If the "market" of potential backers doesn't like your business model, then you will not achieve your social goals without a new business model.
I'm not clear what his "social goals" were. To stop English speakers having to go to a library to learn French?
But if we take a general goal of "making language learning free", what does that really mean? He isn't going to be able to cover every language, and I'm really kind of nonplussed about the idea of free English-based materials for FIGS, which is what his community participation model turned it into. There are plenty of good resources, and free resources, and even some good free resources for these already.
I said that if he wanted my money, he needed to say what he was going to use it for -- I suggested once or twice pricing up a making full course in a particular language, including procuring equipment and hiring native speakers (his long-term goal) and floating it as a Kickstarter project -- that way, if there's enough interest, it gets done, but people get to pay in with no risk... unlike now when I can pay, vote, and find that my Sweden/Xhosa/Basque/whatever has been outvoted in favour of yet more French.
And I'm not talking about buying a course for me -- I'm talking about funding a course that I think will make a difference, and A) I don't think French will; and B) I don't even know for sure that the money would be going to French right now.
The problem is that Mihalis himself damaged his social goal by allowing the popular voting and I think that might have also damaged the business model.
His original social goal was making people learn each other's langauges on Cyprus. He had sticked to that and transformed it into a larger goal of making people understand each other thanks to learning each other's languages in other regions too. The courses being free were not the goal, just a way to make as many people as possible learn the langauges and understand others. I think that was the goal of making more courses for the less represented langauges like Arabic and Turkish (basically anything except for the FIGS would fit the bill). He could have turned it even to a business model.
Let's not forget he did get one comission, the Swahili course, so it was not some nonsense idea. I believe he could get more comissions from people and companies wanting to do something good and also to promote a less represented langauge in such a way.
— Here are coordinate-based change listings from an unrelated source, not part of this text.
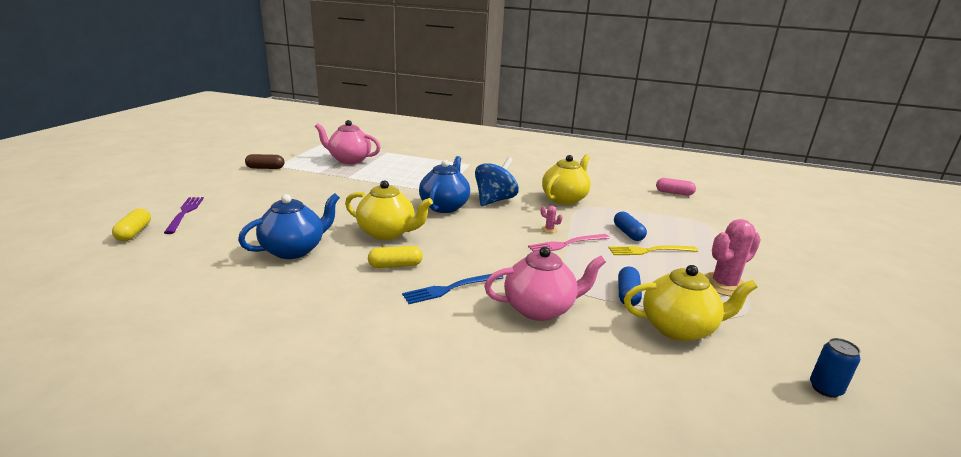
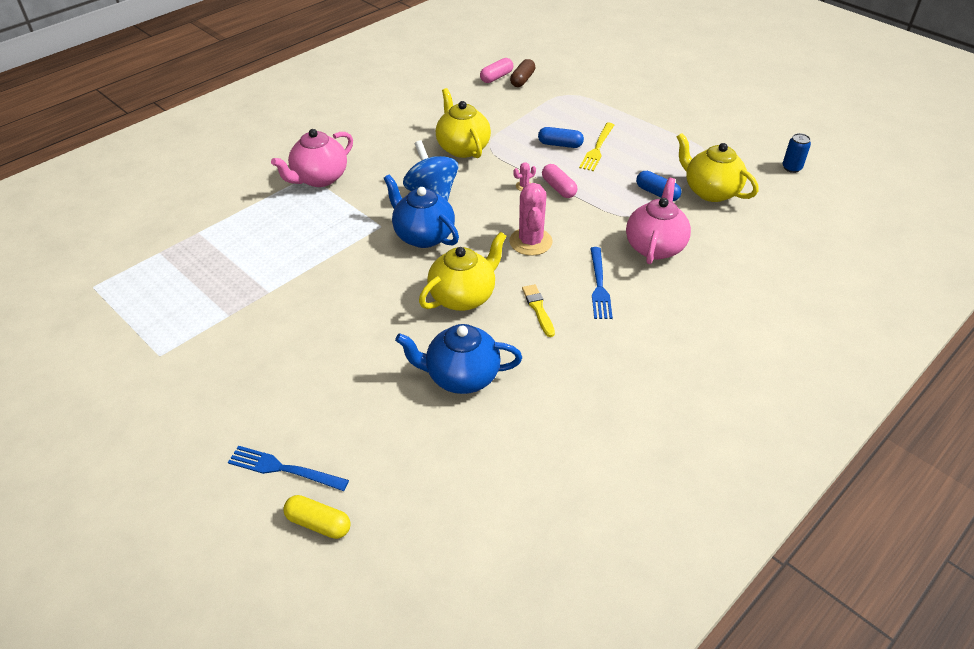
camera: 60 degrees left, 20 degrees up
purple fork [164,197,204,234] -> blue fork [228,446,349,491]
blue teapot [238,193,340,259] -> blue teapot turned 75 degrees counterclockwise [395,324,522,394]
brown capsule [245,154,285,169] -> brown capsule moved to [510,59,536,87]
pink teapot [315,120,381,164] -> pink teapot moved to [271,129,353,187]
yellow capsule [368,246,423,268] -> yellow brush [522,284,555,337]
pink fork [528,234,610,252] -> pink capsule [542,164,577,198]
yellow teapot [624,265,757,341] -> yellow teapot turned 75 degrees counterclockwise [677,133,758,202]
pink cactus [704,219,761,296] -> pink cactus moved to [509,183,553,256]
It would be wonderful and healthy expression of patriotism (don't tell me there would be nobody patriotic enough in Israel or Japan), or perhaps part of some company's budget for the employee's education (instead of paying a tutor for just a few employees). Perhaps if he allowed a tiny bit of sponsorship (one sentence like "this course was sponsored by Example Company from Germany at the beginning of the course. Or perhaps even having it at the beginning of each audio would be palatable to most learners and not something to be ashamed of in my opinion.) But who would pay for this, when he spends tons of time on the FIGS, the langauges that don't need many more resources and representation.
As far as crowd founding by individual learners go, perhaps stuff like kickstarter could have worked better. You know, like "I want to make a course for x langauge. If I gather this amount of money, it will allow me to work on it for this amount of months and I should be finished by then". But this "pay me monthly, and I may get to making the courses you want eventually and perhaps finish them long after you are interested" way is weird.
I believe people would pay even for languages they don't want to learn, as a good deed. And that there would be enough learners wanting the less popular languages. I believe he could gather enough, if he started a few kickstarters saying clearly they are for Complete Arabic, Complete Turkish, or perhaps even something small like Complete Basque. But of course that just letting the crowd vote leads to the FIGS and everyone else being just as disappointed as usual by lack of attention.
Don't get me wrong. The courses for FIGS are probably good and helpful to people and it is good they exist. But they are simply the opposite of the original and fascinating mission.